Quoting Tom Lane <tgl@sss.pgh.pa.us>:
> Mischa Sandberg <mischa_sandberg@telus.net> writes:
> > Quoting Tom Lane <tgl@sss.pgh.pa.us>:
> >> I'd bet that the pg_ctl status part is failing. I get exit status
> 1
> >> from it if there's no server running.
>
> > Yes, that was part of the problem with the original startup
> script;
> > postmaster hadn't even gotten as far as writing postmaster.pid,
> > I guess. But pg_ctl status returning 1 could also mean that that
> the
> > server had come up, hit a critical problem and exited. Hence my
> problem;
> > this has to detect server failure, reliably, as well.
>
> You could sleep for a second or so *before* you start looking for
> the
> pidfile.
The systems are under erratic load, due to concurrent
cpu and diskio spikes around start-up time.

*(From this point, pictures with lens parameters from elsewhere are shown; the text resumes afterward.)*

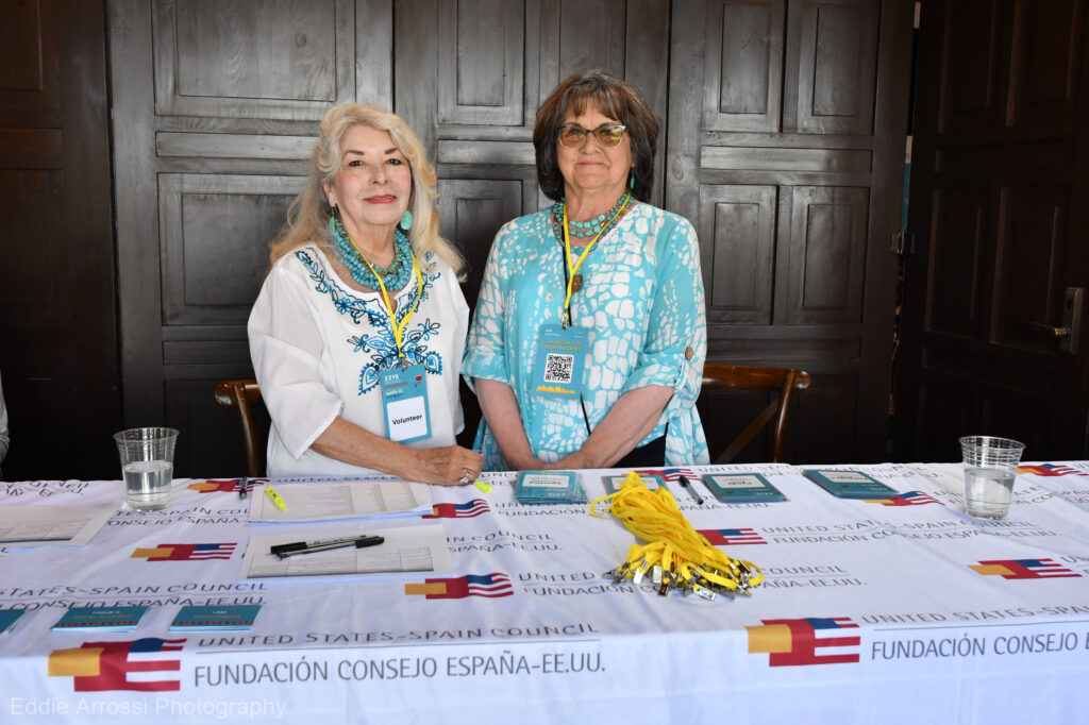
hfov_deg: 57.2
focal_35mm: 33
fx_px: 998
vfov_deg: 39.9
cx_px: 544
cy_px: 362
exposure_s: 1/640
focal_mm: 22
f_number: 6.3
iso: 1600
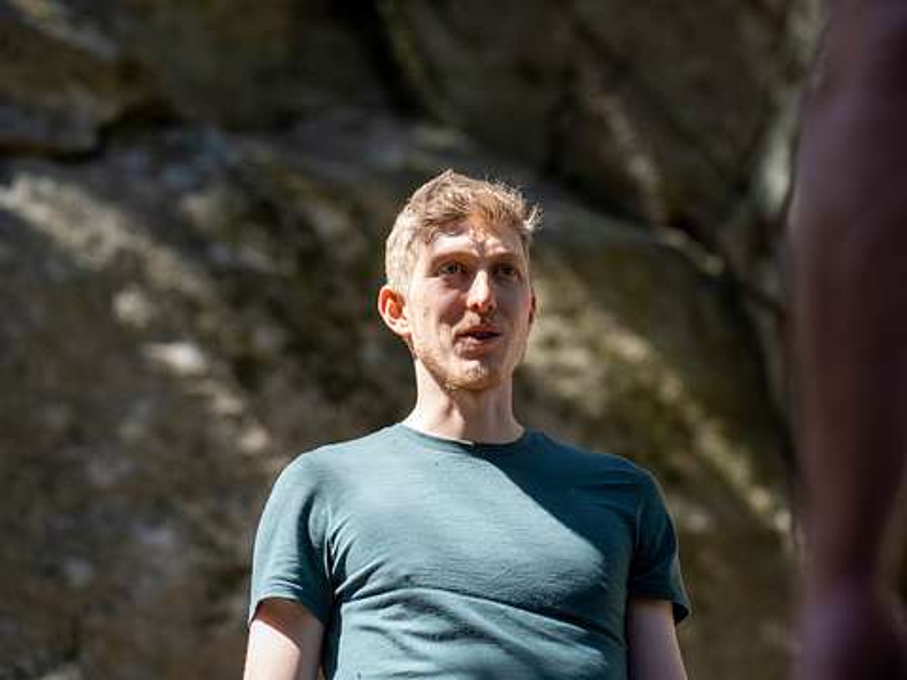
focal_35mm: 95
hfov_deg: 20.6
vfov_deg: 15.5
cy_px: 340
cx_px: 454
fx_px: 2496
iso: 320
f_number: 2.8
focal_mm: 88
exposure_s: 1/1250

1-2 secs is not enough to be a guarantee :-(
Probably not explaining the issues well;
caught between two constraints that aren't really pg's problem;
and wide clusters with automated admin, variable hardware
and spikes of db restarts are no doubt an oddball edge case.
There are workarounds; was hoping for something
clean and obvious (to all but me).
Switching back to tailing the log files and moving on.
Thanks everyone.
--
Engineers think that equations approximate reality.
Physicists think that reality approximates the equations.
Mathematicians never make the connection.